東京都知事選が20日告示され、来月7日の投開票に向けた選挙戦の火ぶたが切って落とされた。2期8年にわたる小池百合子知事の都政に評価が下される。現職の小池氏は18日、公約を発表し、保育料無償化を第1子まで拡大、無痛分娩の助成制度のほか、行政手続きの100%デジタル化などを明らかにした。前広島県安芸高田市長の石丸伸二氏は17日、公約を発表した。石丸氏は、SNSを活用した政治の見える化、AI(人工知能)で集約した民意を政策に反映、46道府県との協調・協働強化などを強調した。元航空幕僚長の田母神俊雄氏は18日、公約の中で、都民税の減税、自虐史観教育の修正、また、外国人への生活保護廃止を盛り込んだ。蓮舫前参院議員は18日、樹木伐採に批判が集まる神宮外苑の再開発計画については、「見直し」を明言、都政の意思決定プロセスの透明化、職能再開発支援などを公約として掲げた。

東京都選挙管理委員会は、史上最多の立候補者数56人となったことから、事前に48人分のポスターを貼る掲示板のスペースを用意したが、足りなくなる事態が生じた。都選管は、届け出が49番目以降の候補者にクリアファイルを準備し、既設掲示板の枠外に取り付ける異例の措置を講じた。大量の候補者を出した政治団体に原因の一つが指摘される。当該の政治団体は、寄付を行えば、希望者は都知事選の掲示板にポスターを貼ることができる計画を打ち出していた。また、都知事選の選挙ポスター掲示板に、裸同然の女性のポスターを張ったとして、警視庁は20日、都迷惑防止条例違反の疑いで候補者に警告した。都知事選を巡り、選挙運動用のポスター掲示板に同一のものが多数張られている事態について、林芳正官房長官は21日の記者会見で、「自身の選挙用ポスターを掲示するためのもので、候補者以外が使用できるものではない」との認識を示した。都選管は21日、過去最多の56人が立候補した東京都知事選の政見放送の放送予定を発表した。候補者の乱立により、公約などを訴える政見放送の放送時間が11時間を超えると見られる。
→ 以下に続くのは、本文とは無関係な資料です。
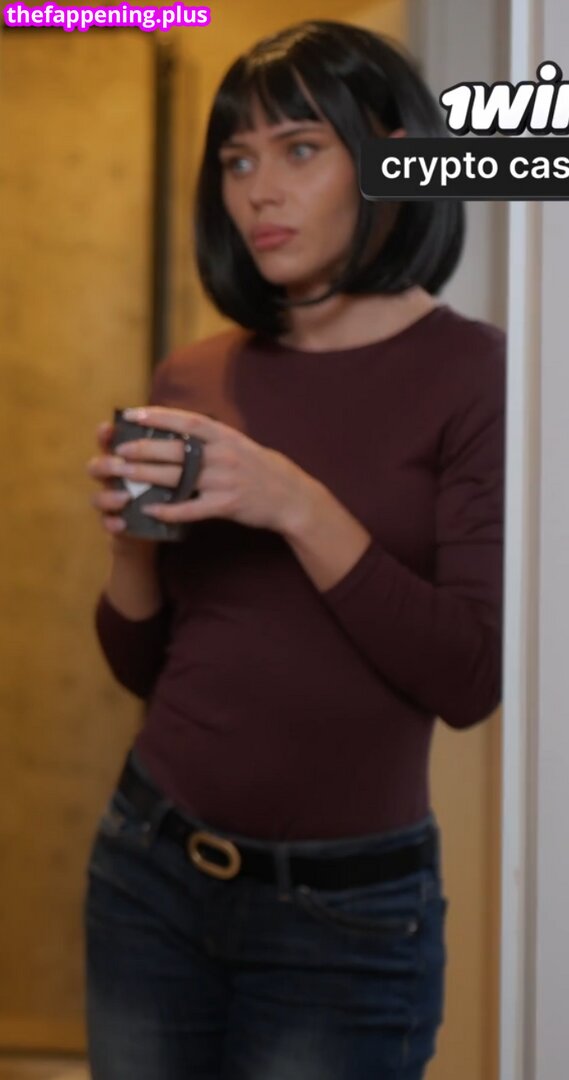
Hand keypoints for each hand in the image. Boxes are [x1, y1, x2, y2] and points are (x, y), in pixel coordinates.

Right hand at [86, 421, 158, 557]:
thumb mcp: (170, 470)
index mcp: (124, 460)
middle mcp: (112, 479)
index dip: (104, 434)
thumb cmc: (164, 489)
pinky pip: (106, 523)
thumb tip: (186, 434)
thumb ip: (170, 453)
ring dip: (108, 496)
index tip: (109, 427)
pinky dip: (112, 523)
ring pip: (96, 497)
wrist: (158, 526)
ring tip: (125, 497)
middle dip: (105, 465)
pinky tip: (122, 524)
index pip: (109, 442)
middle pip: (96, 467)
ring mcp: (111, 502)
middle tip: (121, 465)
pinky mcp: (114, 523)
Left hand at [114, 406, 319, 533]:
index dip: (159, 416)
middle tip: (120, 450)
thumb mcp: (239, 444)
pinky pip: (192, 509)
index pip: (188, 421)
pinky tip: (151, 509)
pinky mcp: (228, 505)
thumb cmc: (259, 469)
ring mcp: (226, 481)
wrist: (290, 497)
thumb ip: (211, 438)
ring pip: (179, 478)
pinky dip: (170, 509)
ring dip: (149, 477)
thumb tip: (176, 429)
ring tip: (125, 477)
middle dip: (145, 450)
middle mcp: (225, 455)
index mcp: (226, 436)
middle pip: (177, 451)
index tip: (134, 414)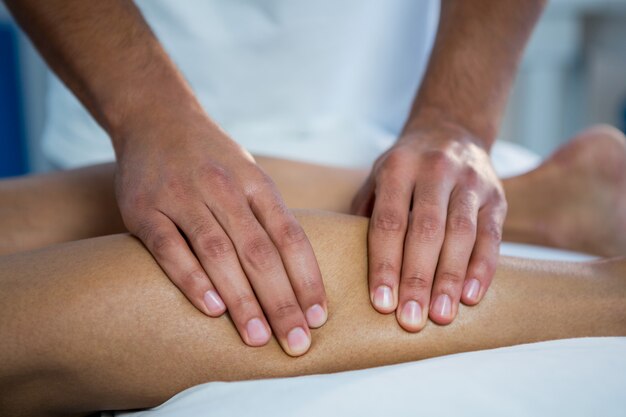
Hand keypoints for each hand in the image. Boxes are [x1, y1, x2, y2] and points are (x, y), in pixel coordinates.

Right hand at [114, 111, 326, 355]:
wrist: (156, 118)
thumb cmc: (212, 158)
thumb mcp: (249, 175)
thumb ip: (268, 216)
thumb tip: (297, 272)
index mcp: (256, 185)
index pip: (290, 237)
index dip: (307, 279)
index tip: (319, 318)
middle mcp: (224, 190)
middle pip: (260, 252)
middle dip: (282, 301)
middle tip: (296, 343)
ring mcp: (183, 198)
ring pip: (219, 254)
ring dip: (242, 299)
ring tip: (259, 337)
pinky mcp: (146, 210)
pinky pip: (171, 248)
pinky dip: (192, 279)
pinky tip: (212, 309)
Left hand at [351, 121, 505, 330]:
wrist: (450, 131)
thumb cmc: (405, 168)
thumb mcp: (377, 178)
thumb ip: (365, 214)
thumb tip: (351, 265)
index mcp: (397, 167)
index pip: (389, 221)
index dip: (384, 264)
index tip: (381, 303)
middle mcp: (434, 170)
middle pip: (425, 230)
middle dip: (417, 278)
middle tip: (410, 319)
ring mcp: (469, 181)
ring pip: (461, 233)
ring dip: (450, 278)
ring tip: (441, 316)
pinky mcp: (496, 195)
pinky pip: (491, 234)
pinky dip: (482, 267)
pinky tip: (470, 296)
派閥の政治資金パーティーを巡る裏金事件を受けて、自民が提出した改正政治資金規正法は19日の参院本会議で、自民・公明の賛成多数により可決、成立した。裏金事件の再発防止、カネの流れを巡る透明性確保の点で問題が指摘されるなど懸念が残った。規正法の時効は5年だが、領収書の公開は10年後と定められており、責任追及が困難となる。さらに、領収書が黒塗りされて公開される可能性がある。政策活動費を監督する第三者機関の設置時期、権限、監査のあり方など具体化の必要な検討項目は多い。岸田総理は21日、「附則において検討課題とした政策活動費の透明性の強化や監査のための第三者機関の設立などについては、今後早急に内容具体化の協議を進める」と述べた。ANNが15、16日に行った世論調査で、国会で審議されていた政治資金規正法改正案を「評価しない」との回答は59%で、「評価する」は22%という結果が明らかとなった。政治資金規正法改正案を巡り、参院政治改革特別委員会が14日に開催された。参考人質疑に出席した駒澤大学の大山礼子名誉教授は、「国民を巻き込んだ議論がないまま、早目に決着しようという感じになっているのが残念」と述べた。
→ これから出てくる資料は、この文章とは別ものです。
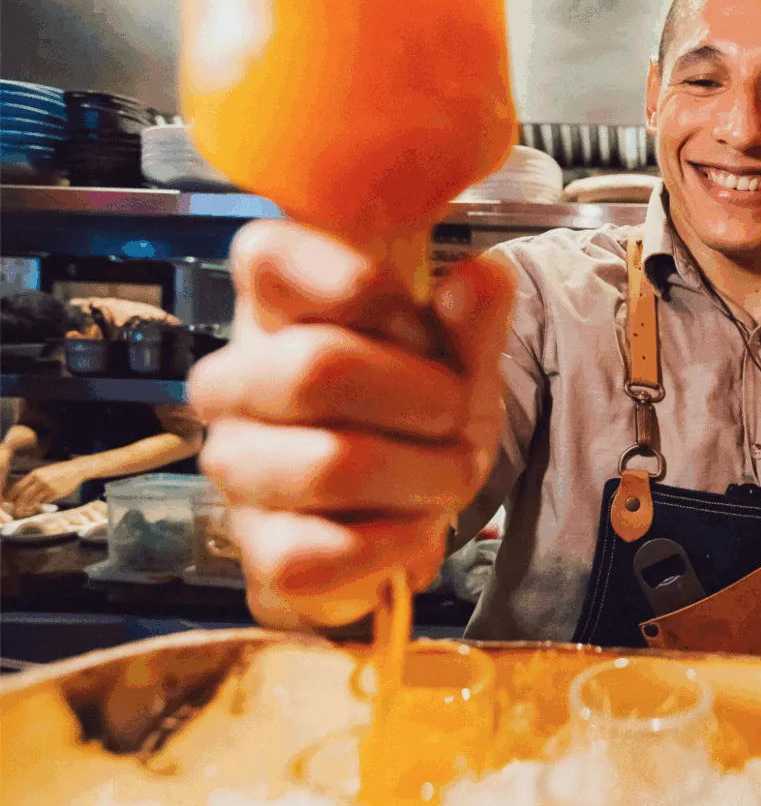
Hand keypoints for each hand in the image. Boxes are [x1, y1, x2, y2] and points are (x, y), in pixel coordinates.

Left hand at [6, 461, 87, 516]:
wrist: (75, 469)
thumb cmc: (60, 470)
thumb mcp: (44, 471)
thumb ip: (35, 479)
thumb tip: (25, 490)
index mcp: (35, 473)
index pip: (19, 485)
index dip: (13, 494)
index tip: (9, 500)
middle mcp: (40, 480)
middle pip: (25, 495)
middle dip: (19, 503)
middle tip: (16, 508)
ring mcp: (48, 487)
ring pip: (34, 500)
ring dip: (29, 506)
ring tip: (25, 510)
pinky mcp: (55, 493)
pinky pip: (44, 502)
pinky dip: (40, 505)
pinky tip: (38, 507)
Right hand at [188, 220, 513, 630]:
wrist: (405, 508)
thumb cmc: (414, 411)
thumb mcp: (456, 356)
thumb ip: (471, 316)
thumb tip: (481, 277)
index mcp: (273, 308)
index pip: (265, 255)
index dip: (362, 288)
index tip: (418, 324)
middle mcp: (234, 381)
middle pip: (318, 368)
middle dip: (424, 400)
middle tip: (455, 417)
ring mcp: (236, 465)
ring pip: (331, 464)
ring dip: (423, 476)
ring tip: (444, 476)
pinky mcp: (257, 547)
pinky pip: (324, 550)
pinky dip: (397, 542)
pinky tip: (412, 528)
自民党安倍派の元会計責任者が自身の公判で、資金還流に言及し、「この会合で還付再開が決定した」と発言した。立憲民主の岡田克也幹事長は18日、この発言を受けて、「(安倍派)幹部の皆さんにもう一回、しっかり聴かなければならない」と自身の考えを語った。また、共産の穀田恵二国対委員長は、「証人喚問をして、この問題を明らかにすべきだ」と強調した。19日に3年ぶりに開かれた岸田総理と野党各党トップによる「党首討論」では、激しい論戦が繰り広げられた。国民民主の玉木雄一郎代表は、「総理は今、四面楚歌ではないか。野党の協力が得られない。自民党の中からも総理の責任を問う声が公然と出ている。国民の信頼は地におち、四面楚歌、八方塞がり。なぜこの事態になったのか」と語気を強めた。これに対して、岸田総理は、「私自身は四面楚歌であるとは感じていない」と応じた。政局の焦点が9月に行われる自民党総裁選になる中、岸田総理は21日の会見で、「今道半ばであり、重要な課題が山積し、先送りできない課題がある。引き続き、道半ばの課題について、結果を出すよう努力する」と述べ、総裁選出馬への意欲をにじませた。

自民党の東国幹衆院議員は22日、北海道旭川市の会合で、「9月の党総裁選で再選を目指す岸田総理に、出馬するべきではない」との考えを示した。裏金事件を巡る政権の対応に批判が集まる中、東衆院議員は、「岸田総理、総裁はゆめゆめ(総裁選の)再選などと軽々しく口にすることではなくて、むしろ自民党に新しい扉を開く、その橋渡し役を私は担っていただきたい」と述べた。東衆院議員は、茂木幹事長も出席して行われた会合のなかで、裏金事件について陳謝していた。また、自民の斎藤洋明衆院議員は16日、岸田政権の対応について、「今、こういった状況に至った責任は、最終的に誰かがとらなければならない」と語り、岸田総理の責任に言及した。発言があった会合には、麻生副総裁が出席していた。

東京都知事選を巡っては、4氏を含め56人が立候補を表明している。